Although the Supreme Court has not addressed the issue of multi-tiered partnerships or other unincorporated associations, the lower courts have consistently held that when partners or members are themselves entities or associations, the citizenship must be traced through however many layers of members or partners there may be, and failure to do so can result in dismissal for want of jurisdiction. See, e.g., Meyerson v. Harrah's East Chicago Casino, 299 F.3d 616 (7th Cir. 2002) and Hicklin Engineering, LLC v. Bartell, 439 F.3d 346 (7th Cir. 2006) (court "needs to know each member's citizenship, and if necessary each member's members' citizenships"). Tracing the layers of citizenship is often complex in multi-tiered entities, but the difficulty of the task has not persuaded the courts to afford different treatment to multi-tiered entities, even when some of the lower-tiered entities have thousands of limited partners who acquire their interests through public trading. Masion v. Liberty Mutual Ins. Co., 2006 WL 1675378 (W.D. La. 2006) (collecting cases).

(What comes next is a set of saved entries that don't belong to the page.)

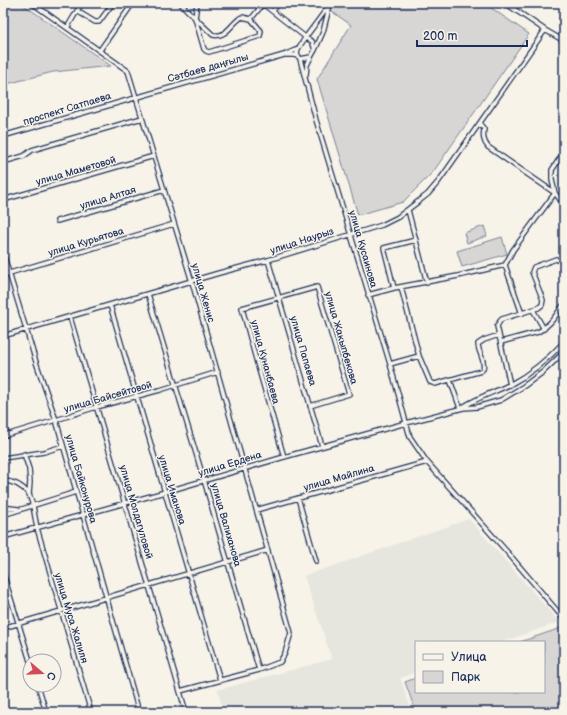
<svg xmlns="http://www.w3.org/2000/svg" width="567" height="715" font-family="'Balsamiq Sans',sans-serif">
<rect width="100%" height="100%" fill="#f7f3e8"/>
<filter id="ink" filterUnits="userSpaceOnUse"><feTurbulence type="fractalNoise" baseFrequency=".025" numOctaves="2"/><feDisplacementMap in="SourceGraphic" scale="8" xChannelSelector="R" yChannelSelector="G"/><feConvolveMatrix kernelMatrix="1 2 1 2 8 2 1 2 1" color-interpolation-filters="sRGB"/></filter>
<g filter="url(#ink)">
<path fill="#e6e5de" d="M469,519l90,103 -57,20h-86v30l-16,6 12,34h-189l-5,-22 114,-31 -28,-83z"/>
<path fill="#d7d6d4" stroke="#798299" d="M3,3h18l90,63 -58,6 -50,13z
M337,3h147l45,31 -96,138 -30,30 -45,13 -41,-136 34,-54 -20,-14z
M484,226l3,10 -20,7 -3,-10z
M502,237l5,17 -45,13 -5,-16z
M561,628l3,10v74h-148l-11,-30 11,-4v14h128v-50h-24z"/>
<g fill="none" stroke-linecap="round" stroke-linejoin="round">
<defs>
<path id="minor" d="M32,3l96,68 64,211 99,351 -6,20 -5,9 -21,8 -79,21
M125,3l6,3
M180,3l15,15 9,31 2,2 3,1 51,-16 1,-5 -10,-12 12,-15
M197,3l-2,15 18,17c14,3 18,-12 29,-18l9,2
M505,3l40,27 19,11
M263,4l41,32 1,2 26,-35
M77,11l5,-8
M273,11l5,-8
M67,28l10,-17 18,11h4l14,-19
M100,50l33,-47
M315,50l8,-18 6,-24
M285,55h9l5,2
M300,59l16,61 74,244 20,73 17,25 81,91 56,66
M306,75l1,-10 4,-8
M480,124l4,5c-1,7 -1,12 4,18l67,46 9,12
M3,136l281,-81 14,-6 7,-11 7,3 3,9 -4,7 -11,2 -3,-6 1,-4
M3,162l21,-6 8,-6 110,-32
M3,200l151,-44
M408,210l19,73
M57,221l107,-31
M3,253l33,109 20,58 83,292
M268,260l54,186
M505,265l17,49
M3,275l171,-51
M401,287l18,69
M394,288l-10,-40 32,-8
M148,294l56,186 55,190
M368,295l26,-7 64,-12 47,-11 8,-15 42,-57 -3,-13v-10l12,-18
M110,305l110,375
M533,310l11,19
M70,317l116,395
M3,336l216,-63 49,-13 114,-35 16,-8 21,-16 9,-7 11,-13 106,-151
M501,342l37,-10c12,-6 18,-17 26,-28
M390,364l29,-8 11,26 5,2 46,-13 2,-2c3,-9 -5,-16 -5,-25l6,-4 15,-5
M450,380l10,28
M510,385l-13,-59 3,-5 2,-2 36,-11 4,-3 1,-5 -11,-28 2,-5 22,-8 8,4
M463,407c15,-10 32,-15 48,-23 19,-10 38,-26 53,-42
M3,423l4,12
M3,436l53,-16 37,-12 67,-18 58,-18
M24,454l5,15 1,13 -1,12 4,12
M284,457l-29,-101 -13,-48 75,-21 32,107 -39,12
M3,458l41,-6 19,-6
M3,481c11,0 20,6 26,13
M298,498l18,63
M33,506l4,22 54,184
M3,507l15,2
M256,510l171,-48
M3,515l73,-23
M3,537l162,-45 119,-35 122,-34 57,-15 14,-1 24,-7 23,-14 19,-14 21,-20
M3,573l27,88
M3,628l265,-78
M38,685l8,27"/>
</defs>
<use href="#minor" stroke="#1b2f5e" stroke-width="6"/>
<use href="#minor" stroke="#f7f3e8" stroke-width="3.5"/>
</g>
</g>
<g text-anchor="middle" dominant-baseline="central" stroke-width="3" stroke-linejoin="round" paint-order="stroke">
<g font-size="10" fill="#1b2f5e" stroke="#f7f3e8">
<text transform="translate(208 68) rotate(-16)">Сәтбаев даңғылы</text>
<text transform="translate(67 109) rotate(-17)">проспект Сатпаева</text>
<text transform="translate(76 171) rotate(-16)">улица Маметовой</text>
<text transform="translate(108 198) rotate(-17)">улица Алтая</text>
<text transform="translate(302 241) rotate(-18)">улица Наурыз</text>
<text transform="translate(86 242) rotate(-17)">улица Курьятова</text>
<text transform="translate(363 249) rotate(74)">улица Кусаинова</text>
<text transform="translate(203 293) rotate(74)">улица Женис</text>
<text transform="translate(341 338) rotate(74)">улица Жакыпбекова</text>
<text transform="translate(303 351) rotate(74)">улица Папаева</text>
<text transform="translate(265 362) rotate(75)">улица Кунанбаева</text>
<text transform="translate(108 397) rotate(-16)">улица Байсейтовой</text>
<text transform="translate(230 464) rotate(-17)">улица Ердена</text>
<text transform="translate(339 478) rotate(-16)">улица Майлина</text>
<text transform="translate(81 479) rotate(74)">улица Байконурова</text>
<text transform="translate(172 490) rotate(73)">улица Иманова</text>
<text transform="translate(136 512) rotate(74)">улица Молдагуловой</text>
<text transform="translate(226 525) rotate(74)">улица Валиханова</text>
<text transform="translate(71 618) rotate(73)">улица Муса Жалиля</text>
</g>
</g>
<rect width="567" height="715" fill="none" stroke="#f7f3e8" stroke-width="16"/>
<rect x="8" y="8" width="551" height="699" fill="none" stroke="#1b2f5e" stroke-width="1.5" filter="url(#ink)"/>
<rect x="415" y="641" width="130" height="52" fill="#f7f3e8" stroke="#9fa5b1"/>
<rect x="423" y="654" width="20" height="6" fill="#f7f3e8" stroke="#9fa5b1"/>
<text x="451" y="661" font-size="12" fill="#1b2f5e">Улица</text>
<rect x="423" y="671" width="20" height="12" fill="#d7d6d4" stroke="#9fa5b1"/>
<text x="451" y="681" font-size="12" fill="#1b2f5e">Парк</text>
<g transform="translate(42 673) rotate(109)"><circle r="19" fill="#f7f3e8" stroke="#9fa5b1"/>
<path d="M0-3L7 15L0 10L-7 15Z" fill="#d1495b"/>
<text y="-6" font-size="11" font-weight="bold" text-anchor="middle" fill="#1b2f5e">С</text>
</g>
<path d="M417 40v6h110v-6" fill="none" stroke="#1b2f5e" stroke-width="2"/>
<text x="423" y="40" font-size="12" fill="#1b2f5e" stroke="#f7f3e8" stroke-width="3" paint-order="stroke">200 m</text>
</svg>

Schindler has identified the various partners and members in the four Hospital partners, and it has alleged the "legal residence" of those persons. It is domicile rather than mere residence that is relevant to determining citizenship for diversity purposes, Great Plains Trust Co. v. Morgan Stanley, 313 F.3d 305, 310, n. 2 (5th Cir. 2002), but the court will accept the "legal residency" allegation to indicate Schindler's intent to allege domicile and, therefore, citizenship.
All but one of the individual members or partners in the four non-corporate entities who are partners in Hospital are alleged to be citizens of Texas. One of individuals, however, is alleged to be a citizen of Louisiana. Schindler alleges that Hospital partner LeBlanc Family Investments, LLC is a Texas limited partnership. (That entity's name (LLC) indicates that it is probably a limited liability company rather than a limited partnership as alleged by Schindler, but the rules are the same for determining citizenship when a partnership or LLC is a party.) William LeBlanc is alleged to have a twenty percent interest in LeBlanc Family Investments, LLC, and his domicile is alleged to be Shreveport, Louisiana. Plaintiffs are also alleged to be citizens of Louisiana, so it appears that there is not a basis for this court to exercise diversity jurisdiction, which requires a remand of the case pursuant to 28 U.S.C. § 1447(c).
Most states deem an LLC to be an unincorporated association.See, e.g., La.R.S. 12:1301(10). An unincorporated association is a citizen of each state of which any member is a citizen. Its state of organization and principal place of business are irrelevant. Johnson v. Columbia Properties Anchorage, LP, 437 F.3d 894 (9th Cir. 2006); Pramco, LLC ex rel. CFSC Consortium, LLC v. San Juan Bay Marina, Inc., 435 F.3d 51 (1st Cir. 2006);General Technology Applications, Inc. v. Exro Ltd., 388 F.3d 114 (4th Cir. 2004); Rolling Greens MHP, L.P. v. Comcast SCH Holdings L.L.C., 374 F.3d 1020 (11th Cir. 2004); Handelsman v. Bedford Village Assocs. L.P., 213 F.3d 48 (2d Cir. 2000); GMAC Commercial Credit LLC v. Dillard Dept. Stores, Inc., 357 F.3d 827 (8th Cir. 2004); Belleville Catering Co. v. Champaign Market Place, LLC, 350 F.3d 691, 694 (7th Cir. 2003); and Standard Aero (San Antonio), Inc. v. Kelly Aviation Center, LP, 2006 WL 504055 (W.D. Tex. 2006).
Before the court takes that final step, considering Schindler's inconsistent allegations regarding the form of the entities at issue and its ambiguous allegation of the individuals' "legal residence" as opposed to domicile or citizenship, Schindler and any other interested party will be permitted until September 22, 2006 to file a memorandum and attempt to explain why a remand is not required under these circumstances.
THUS DONE AND SIGNED at Shreveport, Louisiana.